Fig. 3 Nemorimyza posticata fly leaf miner in Solidago altissima






This last image is of a Calycomyza sp. agromyzid fly leaf small blotch mine.

Fig. 3 Calycomyza sp. fly leaf miner on a Solidago gigantea

Fig. 4 Calycomyza sp. fly leaf miner on a Solidago gigantea

See the huge diversity of mines! not only do the mines look different, but they also pupate (change from larva into adult) in different places depending on the species of leaf miner; some pupate in the leaf whereas others leave the leaf and pupate in the ground!

Some cool Natural History

Because I spent a lot of time watching leaf miners developing in their leaves, I was compelled to film them feeding. These following two videos are of just that; leaf miner larva feeding of Solidago (goldenrod) leaves. These videos are in real-time; you can actually see the species differences in the speed of scrapping the cells between the two leaf layers. The darker area that looks like it’s vibrating are the “mouthparts” but you can see the entire larva there. At the time of filming both were close to pupation, and they both pupated. They were filmed with my handheld Canon G15 camera through the eyepiece of a Leica M6 microscope.

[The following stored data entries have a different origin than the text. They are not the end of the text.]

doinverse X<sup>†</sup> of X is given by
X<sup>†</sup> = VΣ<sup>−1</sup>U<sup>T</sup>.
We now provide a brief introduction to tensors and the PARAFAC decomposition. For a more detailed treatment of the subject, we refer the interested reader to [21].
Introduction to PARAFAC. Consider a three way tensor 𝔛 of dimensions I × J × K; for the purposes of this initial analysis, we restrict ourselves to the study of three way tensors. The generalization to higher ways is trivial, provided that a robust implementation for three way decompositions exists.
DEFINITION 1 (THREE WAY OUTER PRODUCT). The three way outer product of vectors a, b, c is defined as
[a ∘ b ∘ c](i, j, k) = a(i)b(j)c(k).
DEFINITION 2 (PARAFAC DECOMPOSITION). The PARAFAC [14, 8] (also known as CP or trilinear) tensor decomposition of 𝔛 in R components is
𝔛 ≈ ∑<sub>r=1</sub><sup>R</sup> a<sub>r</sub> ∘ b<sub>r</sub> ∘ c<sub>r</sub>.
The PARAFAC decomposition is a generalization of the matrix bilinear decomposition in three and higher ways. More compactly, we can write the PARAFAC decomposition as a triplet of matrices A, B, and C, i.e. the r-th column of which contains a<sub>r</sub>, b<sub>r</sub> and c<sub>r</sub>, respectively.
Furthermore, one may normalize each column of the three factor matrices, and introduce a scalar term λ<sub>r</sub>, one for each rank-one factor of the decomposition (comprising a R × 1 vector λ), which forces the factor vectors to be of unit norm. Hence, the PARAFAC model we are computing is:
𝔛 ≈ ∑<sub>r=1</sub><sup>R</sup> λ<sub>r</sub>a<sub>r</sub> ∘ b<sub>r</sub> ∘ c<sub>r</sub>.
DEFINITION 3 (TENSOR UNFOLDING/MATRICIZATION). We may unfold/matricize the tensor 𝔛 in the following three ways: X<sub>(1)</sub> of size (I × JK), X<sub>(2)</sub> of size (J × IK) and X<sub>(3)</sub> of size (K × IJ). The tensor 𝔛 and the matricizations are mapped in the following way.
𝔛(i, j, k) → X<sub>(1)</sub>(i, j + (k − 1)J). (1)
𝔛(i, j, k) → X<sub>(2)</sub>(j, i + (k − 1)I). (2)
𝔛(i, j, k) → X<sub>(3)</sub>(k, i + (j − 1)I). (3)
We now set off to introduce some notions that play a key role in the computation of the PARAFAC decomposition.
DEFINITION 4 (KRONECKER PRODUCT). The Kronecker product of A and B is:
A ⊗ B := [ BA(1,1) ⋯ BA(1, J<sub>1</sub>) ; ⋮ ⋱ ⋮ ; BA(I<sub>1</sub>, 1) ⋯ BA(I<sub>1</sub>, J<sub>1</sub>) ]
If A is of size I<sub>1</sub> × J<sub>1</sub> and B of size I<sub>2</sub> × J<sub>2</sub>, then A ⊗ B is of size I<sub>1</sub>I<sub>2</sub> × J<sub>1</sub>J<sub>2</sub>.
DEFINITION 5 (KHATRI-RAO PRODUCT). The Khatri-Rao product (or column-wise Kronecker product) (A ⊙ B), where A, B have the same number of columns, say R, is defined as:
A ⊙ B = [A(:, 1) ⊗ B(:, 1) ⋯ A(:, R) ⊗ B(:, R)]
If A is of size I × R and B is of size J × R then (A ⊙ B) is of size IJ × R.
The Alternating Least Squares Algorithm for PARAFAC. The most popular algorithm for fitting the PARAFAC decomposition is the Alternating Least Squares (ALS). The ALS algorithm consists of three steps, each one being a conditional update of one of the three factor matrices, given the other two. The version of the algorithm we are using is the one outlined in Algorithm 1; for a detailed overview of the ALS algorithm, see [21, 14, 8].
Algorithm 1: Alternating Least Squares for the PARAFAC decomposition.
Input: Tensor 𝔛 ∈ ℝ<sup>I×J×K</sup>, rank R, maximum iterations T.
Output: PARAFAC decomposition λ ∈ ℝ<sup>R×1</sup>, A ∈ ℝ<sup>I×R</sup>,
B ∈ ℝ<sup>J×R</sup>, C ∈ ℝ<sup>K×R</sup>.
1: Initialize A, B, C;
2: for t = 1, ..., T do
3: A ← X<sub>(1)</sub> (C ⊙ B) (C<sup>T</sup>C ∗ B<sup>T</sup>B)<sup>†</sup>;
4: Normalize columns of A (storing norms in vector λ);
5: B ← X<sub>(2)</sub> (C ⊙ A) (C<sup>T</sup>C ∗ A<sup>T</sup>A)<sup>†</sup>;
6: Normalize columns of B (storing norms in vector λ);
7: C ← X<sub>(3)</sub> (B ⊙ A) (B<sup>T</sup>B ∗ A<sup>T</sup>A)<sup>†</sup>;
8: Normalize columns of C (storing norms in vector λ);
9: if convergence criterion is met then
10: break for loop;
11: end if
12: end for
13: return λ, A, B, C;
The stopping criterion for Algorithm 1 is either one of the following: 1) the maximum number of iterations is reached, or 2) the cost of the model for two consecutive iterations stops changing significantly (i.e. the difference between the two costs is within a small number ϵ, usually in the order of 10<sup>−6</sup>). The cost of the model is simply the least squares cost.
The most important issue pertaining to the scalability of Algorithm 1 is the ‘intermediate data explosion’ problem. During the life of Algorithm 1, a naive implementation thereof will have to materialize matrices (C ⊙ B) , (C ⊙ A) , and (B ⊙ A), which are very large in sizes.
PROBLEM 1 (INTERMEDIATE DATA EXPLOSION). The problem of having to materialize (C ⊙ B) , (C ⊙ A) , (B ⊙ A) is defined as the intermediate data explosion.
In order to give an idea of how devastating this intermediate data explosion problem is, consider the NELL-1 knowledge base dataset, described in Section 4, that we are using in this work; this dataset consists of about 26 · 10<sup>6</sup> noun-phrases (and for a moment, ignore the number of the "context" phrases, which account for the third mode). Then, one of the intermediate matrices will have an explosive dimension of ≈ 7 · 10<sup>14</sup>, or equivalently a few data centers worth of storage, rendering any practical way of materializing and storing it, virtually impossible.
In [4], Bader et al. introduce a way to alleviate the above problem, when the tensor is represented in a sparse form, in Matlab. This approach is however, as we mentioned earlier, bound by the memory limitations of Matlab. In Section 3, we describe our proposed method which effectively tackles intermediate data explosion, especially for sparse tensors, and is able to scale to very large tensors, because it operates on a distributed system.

The first is of Nemorimyza posticata, a large agromyzid with a broad host range, meaning it can feed on many different hosts. Once it is ready to pupate, it crawls out of the leaf and pupates in the soil. In the video, I poke it at one point with my pencil to show so that you get a sense of its size. I collected this species off of every plant I collected this summer.

The second is of Phytomyza sp., a smaller agromyzid fly. In this one I zoom out, to show the entire mine, but maybe my filming set up unstable so the film becomes a little wobbly at one point. It is believed that it also has a broad host range. although I found this species on fewer than half of the plant species I looked at.

I hope you enjoy the videos as much as I do.